◆ **Szczegóły ćwiczenia**
Skopiuj dokładnie fragment tekstu o poszukiwaniach Jana Sz. Zacznij od miejsca ze słowami „19 stycznia Honorata”, a zakończ na słowach „problem, nie pani.”.

◆ **Tekst do analizy**
>>>>>

19 stycznia Honorata znowu dzwoni do Wolsztyna: - Co robicie? Przecież on wszędzie jest widywany.

Słyszy od policjanta: - A co się pani tak interesuje? Przecież to męża problem, nie pani.

Więc Honorata wysyła 20 stycznia trzeci list do sądu w Kościanie. Skarży się, że policja już kilka razy mogła złapać poszukiwanego: "Znajomi go widują, matka go widziała, przekazałam numer jego telefonu, numery rejestracyjne samochodu".

Z akt sprawy, które czytał reporter "Gazety", wynika, że policjanci z Kościana i Wolsztyna przez miesiąc poszukiwań nie zrobili najprostszej rzeczy - nie sprawdzili, czy Jan Sz. jest u siebie w domu.

<<<<<

[Zarejestrowane dane]
>>>>>

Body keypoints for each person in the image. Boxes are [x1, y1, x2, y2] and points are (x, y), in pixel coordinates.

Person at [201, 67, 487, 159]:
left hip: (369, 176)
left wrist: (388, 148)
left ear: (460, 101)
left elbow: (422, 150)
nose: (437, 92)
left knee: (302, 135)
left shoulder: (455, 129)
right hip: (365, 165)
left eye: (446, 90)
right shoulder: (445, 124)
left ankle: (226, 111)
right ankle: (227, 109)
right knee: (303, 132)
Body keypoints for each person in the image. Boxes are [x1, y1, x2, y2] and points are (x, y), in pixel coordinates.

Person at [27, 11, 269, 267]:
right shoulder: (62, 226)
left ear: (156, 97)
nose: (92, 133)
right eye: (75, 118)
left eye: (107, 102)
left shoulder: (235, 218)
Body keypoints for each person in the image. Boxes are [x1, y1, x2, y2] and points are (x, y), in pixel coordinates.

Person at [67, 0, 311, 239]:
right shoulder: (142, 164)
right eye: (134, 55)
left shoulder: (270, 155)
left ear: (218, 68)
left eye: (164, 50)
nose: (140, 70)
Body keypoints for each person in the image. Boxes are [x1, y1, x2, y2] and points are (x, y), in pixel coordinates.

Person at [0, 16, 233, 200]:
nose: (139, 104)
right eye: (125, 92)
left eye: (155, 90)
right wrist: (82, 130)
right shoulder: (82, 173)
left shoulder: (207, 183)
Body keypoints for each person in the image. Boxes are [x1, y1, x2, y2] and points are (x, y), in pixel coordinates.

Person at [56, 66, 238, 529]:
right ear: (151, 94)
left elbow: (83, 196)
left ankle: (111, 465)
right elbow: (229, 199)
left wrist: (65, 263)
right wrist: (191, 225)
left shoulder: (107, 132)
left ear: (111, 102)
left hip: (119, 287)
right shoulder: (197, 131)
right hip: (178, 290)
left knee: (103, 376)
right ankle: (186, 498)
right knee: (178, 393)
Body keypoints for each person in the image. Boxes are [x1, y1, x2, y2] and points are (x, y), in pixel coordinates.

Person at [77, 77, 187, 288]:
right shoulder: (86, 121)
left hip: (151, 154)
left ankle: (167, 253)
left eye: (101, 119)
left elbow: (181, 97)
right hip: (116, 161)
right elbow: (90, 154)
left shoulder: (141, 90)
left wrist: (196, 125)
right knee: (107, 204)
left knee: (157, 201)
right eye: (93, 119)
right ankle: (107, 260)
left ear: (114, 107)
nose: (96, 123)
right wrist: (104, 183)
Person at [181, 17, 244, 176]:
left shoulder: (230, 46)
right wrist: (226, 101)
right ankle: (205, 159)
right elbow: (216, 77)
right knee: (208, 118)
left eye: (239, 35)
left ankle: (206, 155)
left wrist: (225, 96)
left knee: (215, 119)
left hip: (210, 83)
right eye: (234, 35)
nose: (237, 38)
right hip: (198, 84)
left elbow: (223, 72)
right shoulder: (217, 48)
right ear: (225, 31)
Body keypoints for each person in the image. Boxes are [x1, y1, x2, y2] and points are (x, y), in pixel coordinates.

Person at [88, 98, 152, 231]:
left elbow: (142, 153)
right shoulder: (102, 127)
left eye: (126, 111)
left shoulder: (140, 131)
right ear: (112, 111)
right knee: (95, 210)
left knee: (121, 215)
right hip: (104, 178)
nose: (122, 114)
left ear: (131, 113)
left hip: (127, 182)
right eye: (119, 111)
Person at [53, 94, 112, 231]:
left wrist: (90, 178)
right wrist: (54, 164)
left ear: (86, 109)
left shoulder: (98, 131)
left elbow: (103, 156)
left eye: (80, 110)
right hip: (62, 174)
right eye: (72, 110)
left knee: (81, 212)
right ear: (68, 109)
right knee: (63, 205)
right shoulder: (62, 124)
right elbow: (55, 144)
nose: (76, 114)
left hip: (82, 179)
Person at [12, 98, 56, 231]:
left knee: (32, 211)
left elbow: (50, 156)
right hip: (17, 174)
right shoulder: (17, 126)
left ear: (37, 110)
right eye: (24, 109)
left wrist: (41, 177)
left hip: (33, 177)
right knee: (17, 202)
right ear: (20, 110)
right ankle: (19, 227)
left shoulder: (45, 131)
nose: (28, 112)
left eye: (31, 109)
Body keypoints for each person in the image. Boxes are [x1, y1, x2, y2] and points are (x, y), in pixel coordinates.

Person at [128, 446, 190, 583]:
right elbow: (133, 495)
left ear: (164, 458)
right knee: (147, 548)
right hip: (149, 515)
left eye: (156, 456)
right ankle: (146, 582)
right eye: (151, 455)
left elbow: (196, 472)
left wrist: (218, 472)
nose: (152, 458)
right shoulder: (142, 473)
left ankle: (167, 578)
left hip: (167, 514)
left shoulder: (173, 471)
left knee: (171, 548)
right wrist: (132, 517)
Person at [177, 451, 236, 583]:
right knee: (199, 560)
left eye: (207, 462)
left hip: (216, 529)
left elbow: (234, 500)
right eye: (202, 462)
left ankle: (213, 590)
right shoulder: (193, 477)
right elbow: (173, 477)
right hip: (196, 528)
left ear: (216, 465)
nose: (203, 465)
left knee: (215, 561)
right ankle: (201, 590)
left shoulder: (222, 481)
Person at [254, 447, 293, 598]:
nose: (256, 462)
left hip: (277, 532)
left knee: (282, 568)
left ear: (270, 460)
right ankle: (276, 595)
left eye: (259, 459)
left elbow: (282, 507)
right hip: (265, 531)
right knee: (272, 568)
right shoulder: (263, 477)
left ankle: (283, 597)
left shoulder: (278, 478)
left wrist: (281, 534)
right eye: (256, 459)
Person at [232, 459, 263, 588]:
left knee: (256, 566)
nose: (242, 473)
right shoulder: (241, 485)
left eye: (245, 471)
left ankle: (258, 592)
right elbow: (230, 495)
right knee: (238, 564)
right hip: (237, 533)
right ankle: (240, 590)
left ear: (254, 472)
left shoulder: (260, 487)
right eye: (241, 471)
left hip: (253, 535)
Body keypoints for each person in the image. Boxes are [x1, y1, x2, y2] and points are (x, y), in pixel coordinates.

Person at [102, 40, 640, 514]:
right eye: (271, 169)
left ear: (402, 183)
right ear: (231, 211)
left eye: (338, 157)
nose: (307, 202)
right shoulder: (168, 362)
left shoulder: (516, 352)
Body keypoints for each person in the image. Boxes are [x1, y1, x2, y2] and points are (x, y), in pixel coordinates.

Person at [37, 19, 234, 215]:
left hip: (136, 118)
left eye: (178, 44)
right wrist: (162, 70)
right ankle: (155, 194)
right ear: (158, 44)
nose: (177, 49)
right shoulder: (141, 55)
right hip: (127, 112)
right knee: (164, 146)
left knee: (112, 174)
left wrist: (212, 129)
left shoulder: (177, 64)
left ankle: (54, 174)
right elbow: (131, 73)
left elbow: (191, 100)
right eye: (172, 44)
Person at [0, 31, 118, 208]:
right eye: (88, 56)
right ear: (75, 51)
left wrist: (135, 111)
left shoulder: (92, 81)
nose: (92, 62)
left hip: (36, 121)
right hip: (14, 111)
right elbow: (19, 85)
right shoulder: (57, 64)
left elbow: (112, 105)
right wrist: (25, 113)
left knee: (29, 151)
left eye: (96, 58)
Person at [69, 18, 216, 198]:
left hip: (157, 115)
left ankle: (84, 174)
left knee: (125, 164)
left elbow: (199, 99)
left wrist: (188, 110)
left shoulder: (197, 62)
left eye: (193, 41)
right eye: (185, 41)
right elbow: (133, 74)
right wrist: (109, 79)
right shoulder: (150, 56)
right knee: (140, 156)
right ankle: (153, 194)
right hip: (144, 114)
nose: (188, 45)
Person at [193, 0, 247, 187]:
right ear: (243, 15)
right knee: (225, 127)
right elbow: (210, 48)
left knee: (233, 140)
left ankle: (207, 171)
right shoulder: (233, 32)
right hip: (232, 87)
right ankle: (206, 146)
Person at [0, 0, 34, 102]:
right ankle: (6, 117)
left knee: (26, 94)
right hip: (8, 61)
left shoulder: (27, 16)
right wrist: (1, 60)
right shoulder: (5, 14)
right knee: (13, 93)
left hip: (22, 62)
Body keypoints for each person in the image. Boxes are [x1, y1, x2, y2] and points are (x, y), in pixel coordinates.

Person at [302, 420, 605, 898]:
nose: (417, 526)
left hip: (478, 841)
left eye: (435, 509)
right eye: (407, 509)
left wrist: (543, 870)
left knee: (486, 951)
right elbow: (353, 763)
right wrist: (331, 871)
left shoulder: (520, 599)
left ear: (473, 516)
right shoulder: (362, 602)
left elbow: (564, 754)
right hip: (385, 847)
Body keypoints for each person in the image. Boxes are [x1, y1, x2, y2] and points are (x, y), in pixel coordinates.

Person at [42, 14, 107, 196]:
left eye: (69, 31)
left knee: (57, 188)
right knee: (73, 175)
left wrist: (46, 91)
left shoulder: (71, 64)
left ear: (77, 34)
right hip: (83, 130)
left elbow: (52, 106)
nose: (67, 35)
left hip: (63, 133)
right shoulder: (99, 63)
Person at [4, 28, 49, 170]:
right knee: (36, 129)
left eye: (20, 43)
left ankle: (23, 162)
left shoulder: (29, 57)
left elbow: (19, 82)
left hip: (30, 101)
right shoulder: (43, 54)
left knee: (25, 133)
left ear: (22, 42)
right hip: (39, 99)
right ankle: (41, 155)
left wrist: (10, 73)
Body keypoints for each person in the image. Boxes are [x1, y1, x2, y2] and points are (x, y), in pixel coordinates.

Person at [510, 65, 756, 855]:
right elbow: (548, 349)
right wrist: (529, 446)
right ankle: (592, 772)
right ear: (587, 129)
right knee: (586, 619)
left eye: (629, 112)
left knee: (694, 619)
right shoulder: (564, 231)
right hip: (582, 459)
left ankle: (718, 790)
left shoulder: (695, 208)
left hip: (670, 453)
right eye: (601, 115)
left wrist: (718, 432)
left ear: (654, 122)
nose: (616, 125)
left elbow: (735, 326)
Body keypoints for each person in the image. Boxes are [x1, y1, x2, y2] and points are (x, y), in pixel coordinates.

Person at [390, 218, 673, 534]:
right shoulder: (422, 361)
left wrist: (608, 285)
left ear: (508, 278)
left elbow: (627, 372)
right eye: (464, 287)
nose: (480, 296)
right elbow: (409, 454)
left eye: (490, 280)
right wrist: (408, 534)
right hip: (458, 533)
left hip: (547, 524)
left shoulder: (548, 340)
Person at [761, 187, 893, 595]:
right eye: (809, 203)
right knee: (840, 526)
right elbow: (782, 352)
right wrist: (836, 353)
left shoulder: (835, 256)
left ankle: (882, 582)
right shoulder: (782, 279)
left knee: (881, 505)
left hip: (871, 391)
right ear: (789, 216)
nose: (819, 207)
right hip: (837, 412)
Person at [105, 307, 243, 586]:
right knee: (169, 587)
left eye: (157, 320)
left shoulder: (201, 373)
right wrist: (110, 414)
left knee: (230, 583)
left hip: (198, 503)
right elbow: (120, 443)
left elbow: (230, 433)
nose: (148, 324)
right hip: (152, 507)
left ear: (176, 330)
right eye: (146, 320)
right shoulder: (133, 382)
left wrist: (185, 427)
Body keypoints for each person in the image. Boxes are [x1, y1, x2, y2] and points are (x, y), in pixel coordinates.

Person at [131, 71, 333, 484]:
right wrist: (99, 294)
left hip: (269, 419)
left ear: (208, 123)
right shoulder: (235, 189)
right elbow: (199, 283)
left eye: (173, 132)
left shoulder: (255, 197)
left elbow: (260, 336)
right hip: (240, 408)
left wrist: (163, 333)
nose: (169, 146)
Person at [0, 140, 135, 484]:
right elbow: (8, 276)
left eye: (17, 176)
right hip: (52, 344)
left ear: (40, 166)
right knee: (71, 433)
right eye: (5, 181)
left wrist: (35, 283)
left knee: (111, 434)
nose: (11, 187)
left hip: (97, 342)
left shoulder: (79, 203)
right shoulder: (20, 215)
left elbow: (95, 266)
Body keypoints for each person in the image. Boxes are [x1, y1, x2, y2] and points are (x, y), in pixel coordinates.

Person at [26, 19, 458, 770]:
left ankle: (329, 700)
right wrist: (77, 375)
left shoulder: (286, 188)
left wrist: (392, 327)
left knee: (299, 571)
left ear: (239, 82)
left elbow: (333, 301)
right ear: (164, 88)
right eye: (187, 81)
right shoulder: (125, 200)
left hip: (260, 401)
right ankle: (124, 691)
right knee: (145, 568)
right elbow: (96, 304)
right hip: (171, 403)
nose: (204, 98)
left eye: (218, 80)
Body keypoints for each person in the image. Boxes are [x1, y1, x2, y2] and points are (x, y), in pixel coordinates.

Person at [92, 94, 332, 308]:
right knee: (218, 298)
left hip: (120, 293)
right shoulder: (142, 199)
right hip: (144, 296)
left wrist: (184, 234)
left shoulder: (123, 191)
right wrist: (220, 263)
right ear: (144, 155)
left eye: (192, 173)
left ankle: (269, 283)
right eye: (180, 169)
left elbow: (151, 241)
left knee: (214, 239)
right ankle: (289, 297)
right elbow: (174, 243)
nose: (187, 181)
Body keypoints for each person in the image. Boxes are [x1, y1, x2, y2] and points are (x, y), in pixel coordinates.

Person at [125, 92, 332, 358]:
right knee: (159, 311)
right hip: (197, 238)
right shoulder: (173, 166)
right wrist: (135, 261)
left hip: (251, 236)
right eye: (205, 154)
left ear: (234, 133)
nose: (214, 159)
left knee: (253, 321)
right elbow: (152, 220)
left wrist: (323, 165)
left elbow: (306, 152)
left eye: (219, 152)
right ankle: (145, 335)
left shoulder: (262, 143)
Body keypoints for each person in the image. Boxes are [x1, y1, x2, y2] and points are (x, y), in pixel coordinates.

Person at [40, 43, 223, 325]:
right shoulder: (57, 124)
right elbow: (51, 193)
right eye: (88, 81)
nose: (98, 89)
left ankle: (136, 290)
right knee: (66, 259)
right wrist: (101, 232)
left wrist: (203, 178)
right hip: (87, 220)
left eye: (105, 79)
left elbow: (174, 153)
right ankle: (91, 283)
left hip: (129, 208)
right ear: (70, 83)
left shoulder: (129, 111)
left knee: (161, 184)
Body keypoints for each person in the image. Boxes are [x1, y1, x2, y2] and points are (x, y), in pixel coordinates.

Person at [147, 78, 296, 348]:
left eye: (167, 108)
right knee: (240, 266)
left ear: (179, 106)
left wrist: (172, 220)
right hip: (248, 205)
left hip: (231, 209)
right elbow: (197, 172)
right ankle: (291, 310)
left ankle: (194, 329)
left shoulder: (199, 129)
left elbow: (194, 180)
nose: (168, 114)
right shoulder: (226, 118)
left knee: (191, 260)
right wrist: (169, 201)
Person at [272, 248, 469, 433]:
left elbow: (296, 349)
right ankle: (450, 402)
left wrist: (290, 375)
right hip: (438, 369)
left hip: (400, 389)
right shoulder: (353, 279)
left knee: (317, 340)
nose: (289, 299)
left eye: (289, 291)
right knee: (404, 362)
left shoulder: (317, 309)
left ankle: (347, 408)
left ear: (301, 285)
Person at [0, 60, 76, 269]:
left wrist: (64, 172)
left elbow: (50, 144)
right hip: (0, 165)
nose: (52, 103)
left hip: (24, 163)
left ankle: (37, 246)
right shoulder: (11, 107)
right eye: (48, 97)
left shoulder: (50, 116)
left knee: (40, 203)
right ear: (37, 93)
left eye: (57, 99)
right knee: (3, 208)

<<<<<

◆ **Odpowiedź**
19 stycznia Honorata znowu dzwoni do Wolsztyna: - Co robicie? Przecież on wszędzie jest widywany.

Słyszy od policjanta: - A co się pani tak interesuje? Przecież to męża problem, nie pani.